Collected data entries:
# # # # # # #
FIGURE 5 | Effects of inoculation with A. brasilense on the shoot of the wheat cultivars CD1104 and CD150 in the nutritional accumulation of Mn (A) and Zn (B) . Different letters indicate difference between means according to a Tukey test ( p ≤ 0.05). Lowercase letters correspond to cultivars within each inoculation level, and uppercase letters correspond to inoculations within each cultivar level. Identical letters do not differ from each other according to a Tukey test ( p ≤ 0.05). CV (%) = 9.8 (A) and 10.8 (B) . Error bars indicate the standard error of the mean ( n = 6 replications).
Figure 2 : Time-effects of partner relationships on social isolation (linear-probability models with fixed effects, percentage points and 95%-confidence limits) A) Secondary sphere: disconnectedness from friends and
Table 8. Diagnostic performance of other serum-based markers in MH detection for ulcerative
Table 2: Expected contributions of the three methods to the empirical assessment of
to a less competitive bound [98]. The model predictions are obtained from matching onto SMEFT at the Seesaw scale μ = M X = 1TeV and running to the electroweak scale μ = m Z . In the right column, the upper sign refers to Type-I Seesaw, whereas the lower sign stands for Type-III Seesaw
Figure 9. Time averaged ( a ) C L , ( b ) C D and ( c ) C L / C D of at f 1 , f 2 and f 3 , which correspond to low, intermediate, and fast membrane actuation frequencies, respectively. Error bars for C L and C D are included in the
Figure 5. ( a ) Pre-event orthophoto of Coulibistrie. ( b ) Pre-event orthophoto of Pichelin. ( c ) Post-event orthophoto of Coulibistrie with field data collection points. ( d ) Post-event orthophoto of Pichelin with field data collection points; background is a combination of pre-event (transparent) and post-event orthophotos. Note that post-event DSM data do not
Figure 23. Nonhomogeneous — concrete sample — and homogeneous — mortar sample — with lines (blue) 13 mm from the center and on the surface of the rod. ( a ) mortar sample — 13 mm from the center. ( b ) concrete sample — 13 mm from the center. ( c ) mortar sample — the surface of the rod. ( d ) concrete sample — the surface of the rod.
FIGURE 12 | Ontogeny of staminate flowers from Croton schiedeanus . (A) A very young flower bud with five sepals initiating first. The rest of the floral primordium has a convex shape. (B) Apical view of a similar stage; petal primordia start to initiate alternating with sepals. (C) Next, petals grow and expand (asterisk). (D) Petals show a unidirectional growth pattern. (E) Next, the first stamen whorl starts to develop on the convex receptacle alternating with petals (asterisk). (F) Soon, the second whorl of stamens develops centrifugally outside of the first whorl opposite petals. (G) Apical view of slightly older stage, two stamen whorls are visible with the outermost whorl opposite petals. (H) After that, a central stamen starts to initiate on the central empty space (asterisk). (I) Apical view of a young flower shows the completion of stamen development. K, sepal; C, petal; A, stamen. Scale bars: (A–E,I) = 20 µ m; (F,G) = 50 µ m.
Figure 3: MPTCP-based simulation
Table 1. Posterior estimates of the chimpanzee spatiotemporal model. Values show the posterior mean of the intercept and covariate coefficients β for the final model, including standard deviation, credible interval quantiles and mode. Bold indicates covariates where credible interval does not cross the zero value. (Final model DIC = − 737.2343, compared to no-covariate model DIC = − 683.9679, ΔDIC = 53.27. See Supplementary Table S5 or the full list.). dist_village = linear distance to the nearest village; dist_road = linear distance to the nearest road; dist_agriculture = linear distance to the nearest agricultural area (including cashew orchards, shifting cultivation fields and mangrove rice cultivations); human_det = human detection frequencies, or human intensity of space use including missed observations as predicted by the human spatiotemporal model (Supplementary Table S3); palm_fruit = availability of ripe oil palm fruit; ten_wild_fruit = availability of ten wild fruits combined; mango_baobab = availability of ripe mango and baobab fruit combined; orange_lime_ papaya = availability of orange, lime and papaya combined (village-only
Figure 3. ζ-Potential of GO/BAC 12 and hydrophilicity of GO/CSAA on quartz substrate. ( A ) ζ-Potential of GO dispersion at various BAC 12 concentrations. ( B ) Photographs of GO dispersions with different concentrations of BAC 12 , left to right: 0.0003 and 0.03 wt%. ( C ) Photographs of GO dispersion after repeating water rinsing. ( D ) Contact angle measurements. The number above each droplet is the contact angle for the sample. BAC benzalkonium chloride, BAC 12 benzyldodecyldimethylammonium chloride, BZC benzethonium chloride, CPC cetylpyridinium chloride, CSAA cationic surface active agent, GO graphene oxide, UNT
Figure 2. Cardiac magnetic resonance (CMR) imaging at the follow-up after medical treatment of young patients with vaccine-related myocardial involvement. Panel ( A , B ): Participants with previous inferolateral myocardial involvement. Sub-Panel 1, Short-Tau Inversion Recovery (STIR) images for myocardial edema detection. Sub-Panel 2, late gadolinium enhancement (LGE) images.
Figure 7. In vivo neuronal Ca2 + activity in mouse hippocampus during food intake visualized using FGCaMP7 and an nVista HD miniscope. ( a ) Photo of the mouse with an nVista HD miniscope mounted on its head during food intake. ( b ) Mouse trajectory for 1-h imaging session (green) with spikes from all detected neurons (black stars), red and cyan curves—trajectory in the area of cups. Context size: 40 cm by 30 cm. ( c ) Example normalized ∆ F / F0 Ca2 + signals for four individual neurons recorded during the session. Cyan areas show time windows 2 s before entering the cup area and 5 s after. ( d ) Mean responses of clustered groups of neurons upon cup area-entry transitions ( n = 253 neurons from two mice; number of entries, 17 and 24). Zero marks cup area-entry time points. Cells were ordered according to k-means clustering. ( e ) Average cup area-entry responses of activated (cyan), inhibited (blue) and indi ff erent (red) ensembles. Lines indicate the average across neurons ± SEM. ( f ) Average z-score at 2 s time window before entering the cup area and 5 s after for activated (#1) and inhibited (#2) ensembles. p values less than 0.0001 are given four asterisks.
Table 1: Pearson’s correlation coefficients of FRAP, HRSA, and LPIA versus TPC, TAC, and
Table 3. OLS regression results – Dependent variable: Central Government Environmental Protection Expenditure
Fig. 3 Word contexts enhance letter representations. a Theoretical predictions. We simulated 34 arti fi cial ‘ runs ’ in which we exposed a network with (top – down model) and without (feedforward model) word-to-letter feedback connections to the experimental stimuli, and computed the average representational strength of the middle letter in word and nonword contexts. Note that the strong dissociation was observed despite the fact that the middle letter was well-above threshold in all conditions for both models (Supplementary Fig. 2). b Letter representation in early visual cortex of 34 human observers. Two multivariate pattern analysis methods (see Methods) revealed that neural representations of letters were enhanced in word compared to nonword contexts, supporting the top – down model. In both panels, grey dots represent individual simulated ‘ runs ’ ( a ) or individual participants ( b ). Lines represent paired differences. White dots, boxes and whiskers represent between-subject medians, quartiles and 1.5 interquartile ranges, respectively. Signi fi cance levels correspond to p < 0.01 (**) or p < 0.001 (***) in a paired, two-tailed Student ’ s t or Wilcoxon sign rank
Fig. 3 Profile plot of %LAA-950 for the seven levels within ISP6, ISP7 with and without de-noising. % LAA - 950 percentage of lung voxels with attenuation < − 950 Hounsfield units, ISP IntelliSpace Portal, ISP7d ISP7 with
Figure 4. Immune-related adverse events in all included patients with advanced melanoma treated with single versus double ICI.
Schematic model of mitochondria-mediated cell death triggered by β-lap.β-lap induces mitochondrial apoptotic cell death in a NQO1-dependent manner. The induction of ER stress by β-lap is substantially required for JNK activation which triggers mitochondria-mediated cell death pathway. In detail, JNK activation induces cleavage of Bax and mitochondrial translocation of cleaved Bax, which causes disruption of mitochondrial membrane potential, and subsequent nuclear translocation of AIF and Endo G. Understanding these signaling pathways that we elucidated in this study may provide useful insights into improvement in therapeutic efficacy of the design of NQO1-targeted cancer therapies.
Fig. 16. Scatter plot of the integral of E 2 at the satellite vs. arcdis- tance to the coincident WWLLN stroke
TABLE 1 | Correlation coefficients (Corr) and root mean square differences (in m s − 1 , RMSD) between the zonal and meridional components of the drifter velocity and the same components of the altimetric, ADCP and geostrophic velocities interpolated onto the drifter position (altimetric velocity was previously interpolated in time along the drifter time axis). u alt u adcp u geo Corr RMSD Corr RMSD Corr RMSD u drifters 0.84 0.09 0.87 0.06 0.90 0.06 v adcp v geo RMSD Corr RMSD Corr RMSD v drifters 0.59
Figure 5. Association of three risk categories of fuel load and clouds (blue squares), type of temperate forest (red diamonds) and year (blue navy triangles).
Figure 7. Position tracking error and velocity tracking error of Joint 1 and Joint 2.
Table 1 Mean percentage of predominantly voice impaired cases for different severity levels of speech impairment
# # # # # # #
_Exercise directions_
Where does the string "percentage" appear in the records above? Return every line that holds it.

_Completed task_
Figure 2 : Time-effects of partner relationships on social isolation (linear-probability models with fixed effects, percentage points and 95%-confidence limits) A) Secondary sphere: disconnectedness from friends and
Fig. 3 Profile plot of %LAA-950 for the seven levels within ISP6, ISP7 with and without de-noising. % LAA - 950 percentage of lung voxels with attenuation < − 950 Hounsfield units, ISP IntelliSpace Portal, ISP7d ISP7 with
Table 1 Mean percentage of predominantly voice impaired cases for different severity levels of speech impairment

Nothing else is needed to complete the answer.